Joana
mesmo que eu quisesse (e, acreditem,
um dia eu quis), não poderia
ser só joão ou contentar-me
com a impura ana.
ana traficava entorpecentes
no peito e mantinha a britânica
cabeça lúcida. joão,
franzino, media a espessura
das vidas pela sua ausência.
artista de um poema sem vírgulas,
ela fingia um verso frouxo,
e ele via o horizonte pelo
seu avesso, seu oco: insosso.
certo dia, os dois se meteram
numa fresta de minha estante e
geraram, sem que eu percebesse,
errante, simétrica, joana.
(In: Menos teu nome, 2016)
Malone morre
Tudo algum dia vai estar bem morto.
E depois? Depois nada.
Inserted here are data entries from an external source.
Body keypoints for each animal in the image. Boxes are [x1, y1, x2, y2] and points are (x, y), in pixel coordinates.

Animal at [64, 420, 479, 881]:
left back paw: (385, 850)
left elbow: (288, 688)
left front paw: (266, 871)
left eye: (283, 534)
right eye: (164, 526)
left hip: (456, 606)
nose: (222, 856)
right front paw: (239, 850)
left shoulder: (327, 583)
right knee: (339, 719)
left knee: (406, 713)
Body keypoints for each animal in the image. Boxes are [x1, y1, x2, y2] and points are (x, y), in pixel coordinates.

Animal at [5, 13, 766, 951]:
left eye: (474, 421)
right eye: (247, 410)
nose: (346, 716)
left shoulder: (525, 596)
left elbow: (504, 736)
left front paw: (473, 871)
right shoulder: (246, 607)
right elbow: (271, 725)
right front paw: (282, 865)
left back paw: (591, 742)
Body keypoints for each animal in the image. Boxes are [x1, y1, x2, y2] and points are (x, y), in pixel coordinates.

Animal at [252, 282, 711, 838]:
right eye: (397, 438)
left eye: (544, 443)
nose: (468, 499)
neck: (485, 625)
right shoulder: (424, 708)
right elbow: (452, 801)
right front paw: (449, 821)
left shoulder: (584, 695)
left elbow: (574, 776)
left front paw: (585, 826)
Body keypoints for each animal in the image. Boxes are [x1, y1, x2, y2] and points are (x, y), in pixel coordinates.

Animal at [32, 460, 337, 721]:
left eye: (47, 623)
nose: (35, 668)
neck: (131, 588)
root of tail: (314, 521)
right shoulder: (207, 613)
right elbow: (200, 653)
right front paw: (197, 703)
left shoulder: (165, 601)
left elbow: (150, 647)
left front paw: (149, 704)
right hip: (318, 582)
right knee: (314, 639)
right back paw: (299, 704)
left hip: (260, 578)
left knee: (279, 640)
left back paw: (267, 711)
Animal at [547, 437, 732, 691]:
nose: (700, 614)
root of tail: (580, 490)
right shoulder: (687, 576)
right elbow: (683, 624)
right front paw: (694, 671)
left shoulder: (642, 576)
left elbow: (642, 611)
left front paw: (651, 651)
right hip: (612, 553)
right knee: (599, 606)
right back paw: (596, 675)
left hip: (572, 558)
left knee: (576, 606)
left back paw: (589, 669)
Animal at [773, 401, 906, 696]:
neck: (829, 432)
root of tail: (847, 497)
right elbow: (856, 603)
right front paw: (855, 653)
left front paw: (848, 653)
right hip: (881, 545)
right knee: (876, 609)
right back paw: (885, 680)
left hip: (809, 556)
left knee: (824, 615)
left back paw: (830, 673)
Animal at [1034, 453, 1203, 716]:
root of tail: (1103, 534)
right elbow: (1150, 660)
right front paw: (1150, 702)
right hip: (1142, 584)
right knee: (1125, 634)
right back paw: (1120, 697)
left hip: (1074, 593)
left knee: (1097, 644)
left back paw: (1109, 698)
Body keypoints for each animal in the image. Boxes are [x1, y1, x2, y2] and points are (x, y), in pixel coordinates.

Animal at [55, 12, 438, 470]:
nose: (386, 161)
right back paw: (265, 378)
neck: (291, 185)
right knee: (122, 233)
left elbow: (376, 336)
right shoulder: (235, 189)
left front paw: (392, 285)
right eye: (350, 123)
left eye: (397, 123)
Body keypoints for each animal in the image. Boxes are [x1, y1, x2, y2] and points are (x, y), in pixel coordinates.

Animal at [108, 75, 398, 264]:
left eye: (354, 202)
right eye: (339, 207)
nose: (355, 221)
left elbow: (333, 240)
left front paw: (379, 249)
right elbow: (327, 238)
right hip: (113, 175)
O que veio antes –
se foi quarto de hospício ou de hospital,
centro espírita, igreja – não importa:
o tempo sempre esmaga tudo (dizem
os tolos que no fim ele até cura)
quando passa, imponente, pelas ruas
da memória, ou por concreta avenida;
o passado só volta demolido
como um monte de cacos empilhados
com um contorno algo inverossímil;
e a história recalcitra recalcada.
Vida e livro só deixam a falida
crônica de uma morte anunciada.
(In: Menos teu nome, 2016)
Enxaqueca
Você deve entender, meu amor, que a
enxaqueca é uma dor constante que age
como que corroendo os ossos da alma;
não se distrai nem se alivia: ama,
como a dor em silêncio, o leito escuro,
mas em focos de luz se refestela,
na cabeça pesada, como agulhas
que se fazem lâminas de tortura
física e metafórica, pois se elas
passeiam sobre os olhos, resolutas,
roubam não só o espírito de um dia
útil, que então se perde em letargia,
como deixam na mente a massa turva
que, de tudo, subtrai nossa leitura.
(In: Mais nada, 2021)
a morte à meia luz
a morte à meia luz
sentida contradiz
(reclusa até o fim
do assunto no capuz);
me nega tudo e, assim,
não assume que ficou,
na noite que passou,
de bruços no capim;
deitou foice e nariz
na grama fria e nem
virou e nem gemeu –
a morte enfim se deu.
mas não sei bem a quem,
súbito então me diz.
(In: Mais nada, 2021)
carnaval
o dia pedia – e eu não recusei
desci de novo às ruas, dessa vez
de escada ou elevador, não lembro.
moto-contínuo empesteei a calçada
com meu melhor perfume francês.
irônica, caruda, liberada
abanava conselhos, cortava olhares
com a coragem soberba dos bêbados
ou estupidez de adolescente
deixei que me levasse o toque do pandeiro
e decididamente dei bandeira
travestida, linda, de pierrot
histérica e erótica pierrette
debaixo do sol que a noite anoitece.
(In: Mais nada, 2021)
Ilustrações: Luis Dourdil
Lucas dos Passos, natural de Vila Velha e radicado em Vitória (ES), publicou os livros de poemas Menos teu nome (Cousa, 2016) e Mais nada (Patuá, 2021). Dedicado ao estudo dos ritmos da poesia brasileira contemporânea, desenvolve pesquisas sobre o tema no Instituto Federal do Espírito Santo (Ifes), onde atua, como professor de Língua Latina e Literatura, desde 2012.